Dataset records
──────────────────────────────

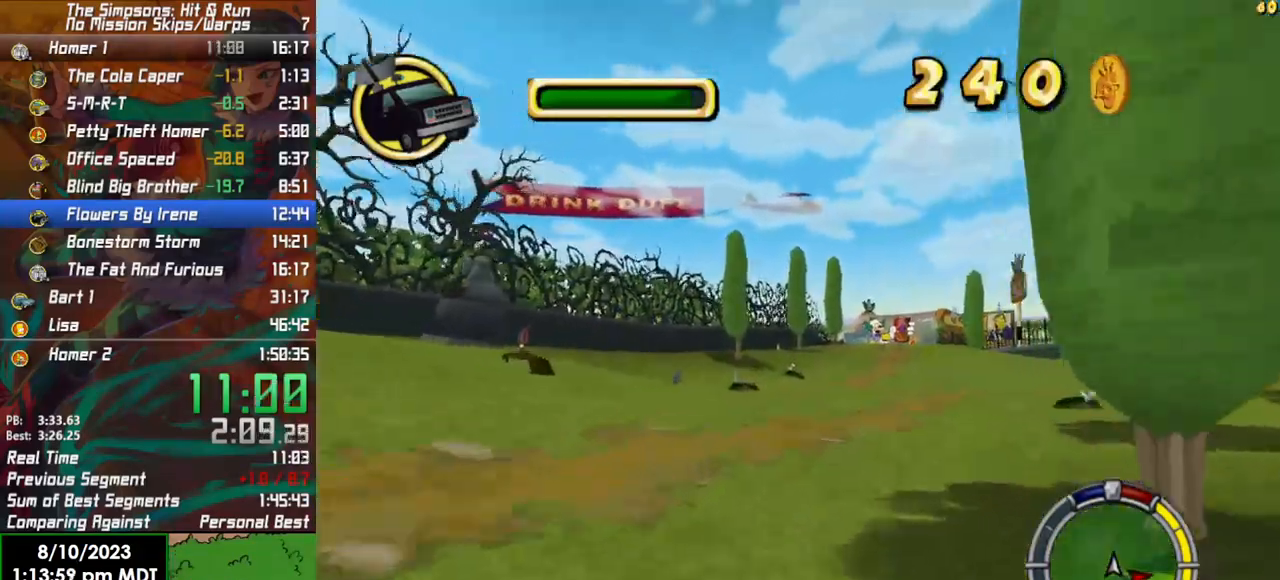
{"buttons": ["R2"], "left_stick": "center", "right_stick": "center", "events": [[217, "R2", "down"], [483, "left_stick", "center"]]}
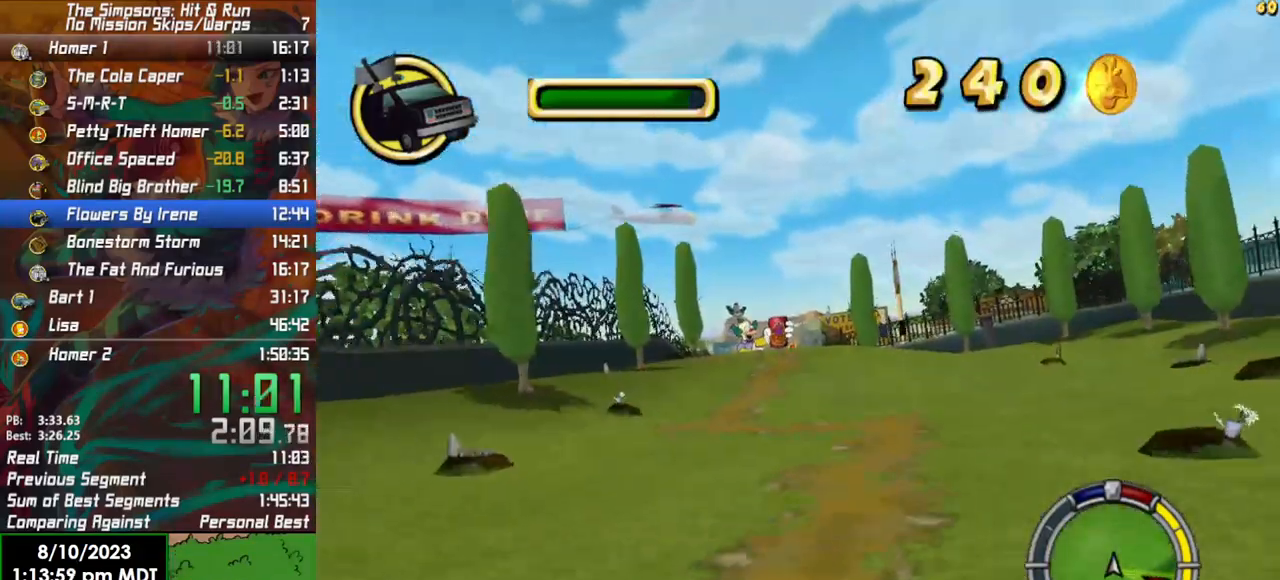
{"buttons": [], "left_stick": "right", "right_stick": "center", "events": [[83, "left_stick", "left"], [250, "left_stick", "center"], [417, "R2", "up"], [483, "left_stick", "right"]]}
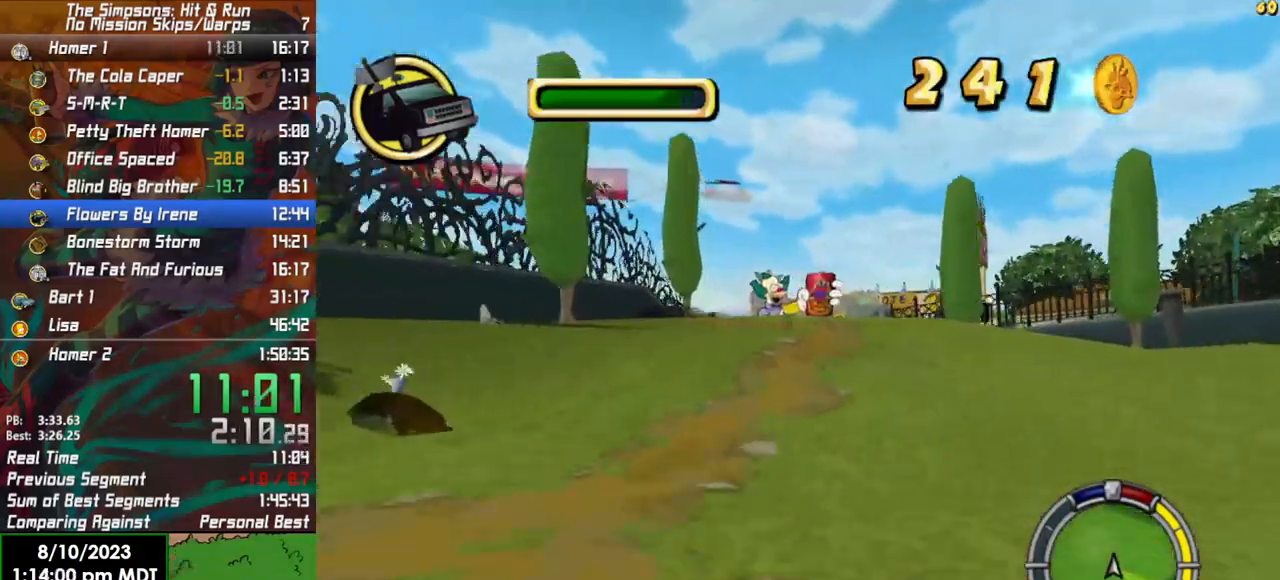
{"buttons": ["X", "L2"], "left_stick": "center", "right_stick": "center", "events": [[117, "L2", "down"], [117, "left_stick", "center"], [183, "X", "down"]]}
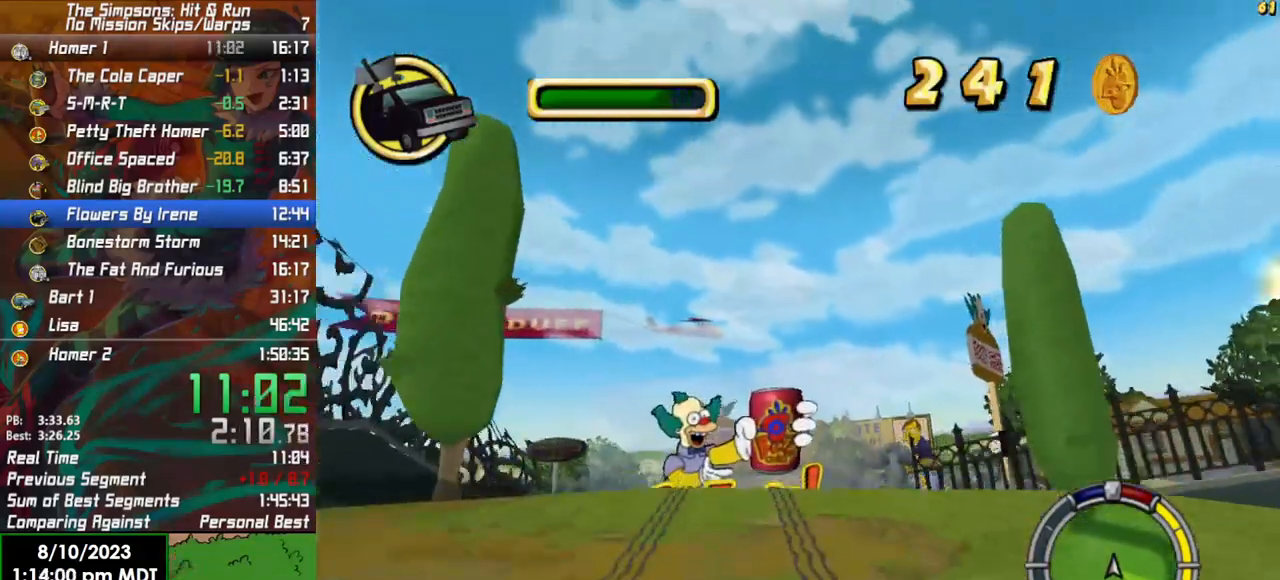
{"buttons": [], "left_stick": "left", "right_stick": "center", "events": [[17, "X", "up"], [167, "L2", "up"], [183, "left_stick", "right"], [283, "left_stick", "center"], [367, "left_stick", "left"]]}
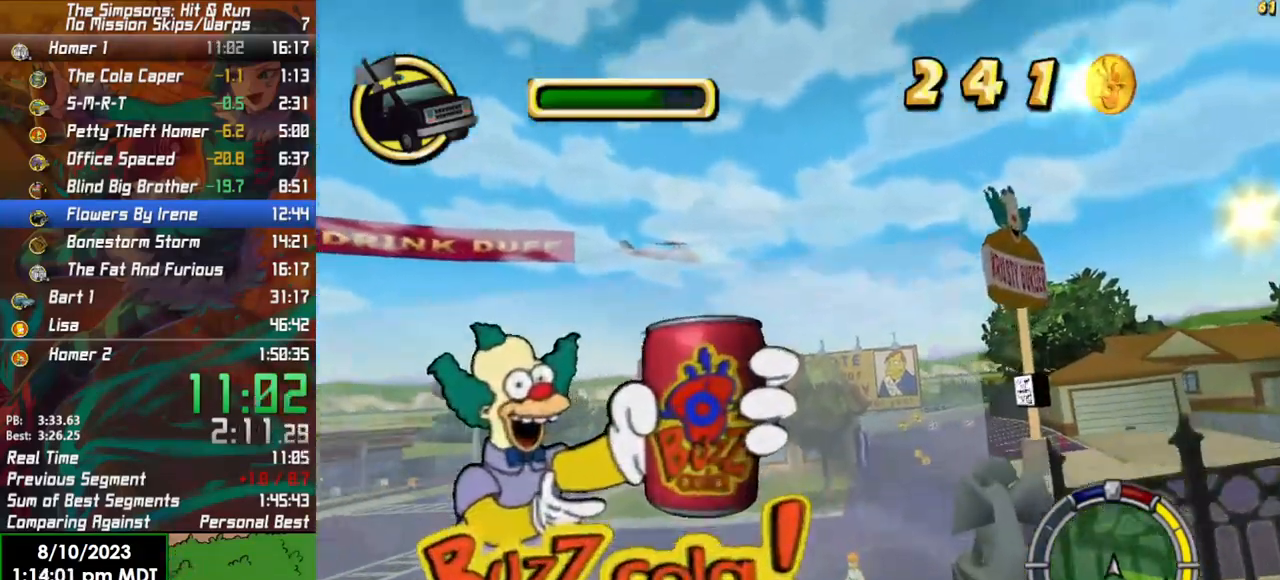
{"buttons": [], "left_stick": "right", "right_stick": "center", "events": [[100, "left_stick", "center"], [117, "L2", "down"], [167, "left_stick", "right"], [283, "L2", "up"]]}
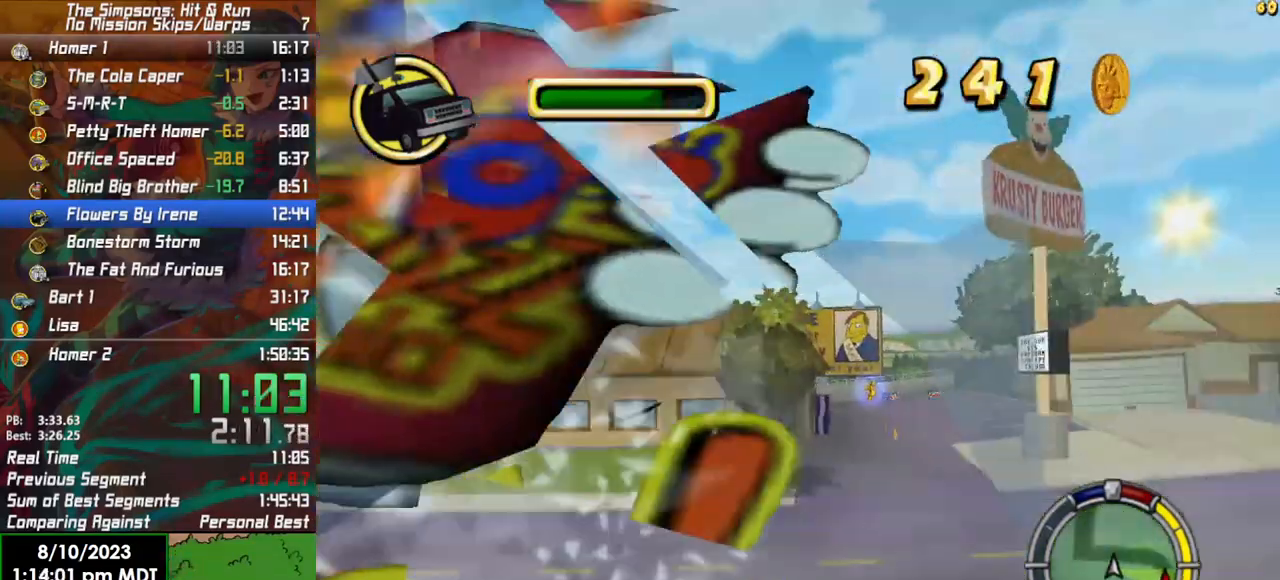
{"buttons": ["R2"], "left_stick": "center", "right_stick": "center", "events": [[183, "R2", "down"], [267, "left_stick", "center"]]}
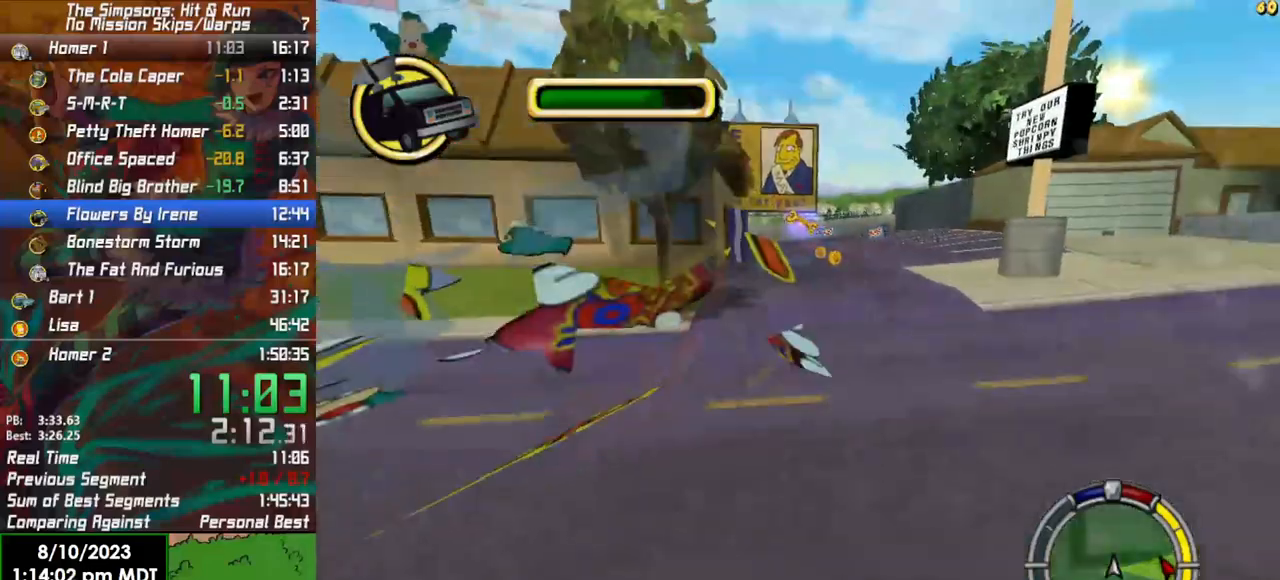
{"buttons": ["R2"], "left_stick": "center", "right_stick": "center", "events": []}
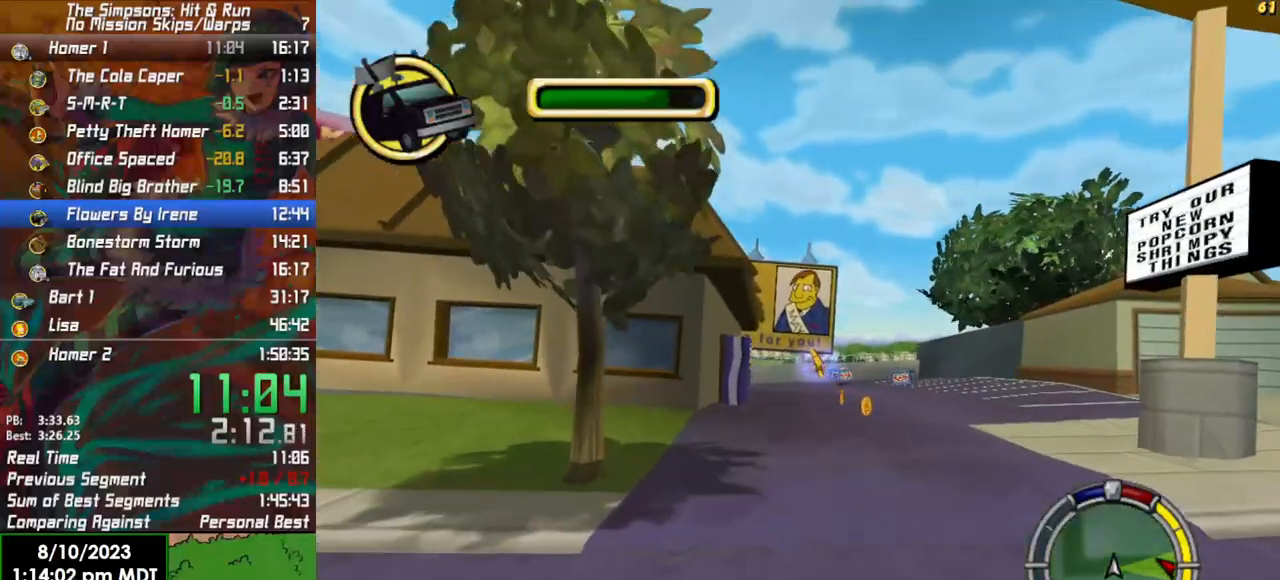
{"buttons": [], "left_stick": "left", "right_stick": "center", "events": [[17, "R2", "up"], [467, "left_stick", "left"]]}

──────────────────────────────

Print all of the entries word for word. Skip any images they contain.

{"buttons": ["R2"], "left_stick": "center", "right_stick": "center", "events": [[217, "R2", "down"], [483, "left_stick", "center"]]}
{"buttons": [], "left_stick": "right", "right_stick": "center", "events": [[83, "left_stick", "left"], [250, "left_stick", "center"], [417, "R2", "up"], [483, "left_stick", "right"]]}
{"buttons": ["X", "L2"], "left_stick": "center", "right_stick": "center", "events": [[117, "L2", "down"], [117, "left_stick", "center"], [183, "X", "down"]]}
{"buttons": [], "left_stick": "left", "right_stick": "center", "events": [[17, "X", "up"], [167, "L2", "up"], [183, "left_stick", "right"], [283, "left_stick", "center"], [367, "left_stick", "left"]]}
{"buttons": [], "left_stick": "right", "right_stick": "center", "events": [[100, "left_stick", "center"], [117, "L2", "down"], [167, "left_stick", "right"], [283, "L2", "up"]]}
{"buttons": ["R2"], "left_stick": "center", "right_stick": "center", "events": [[183, "R2", "down"], [267, "left_stick", "center"]]}
{"buttons": ["R2"], "left_stick": "center", "right_stick": "center", "events": []}
{"buttons": [], "left_stick": "left", "right_stick": "center", "events": [[17, "R2", "up"], [467, "left_stick", "left"]]}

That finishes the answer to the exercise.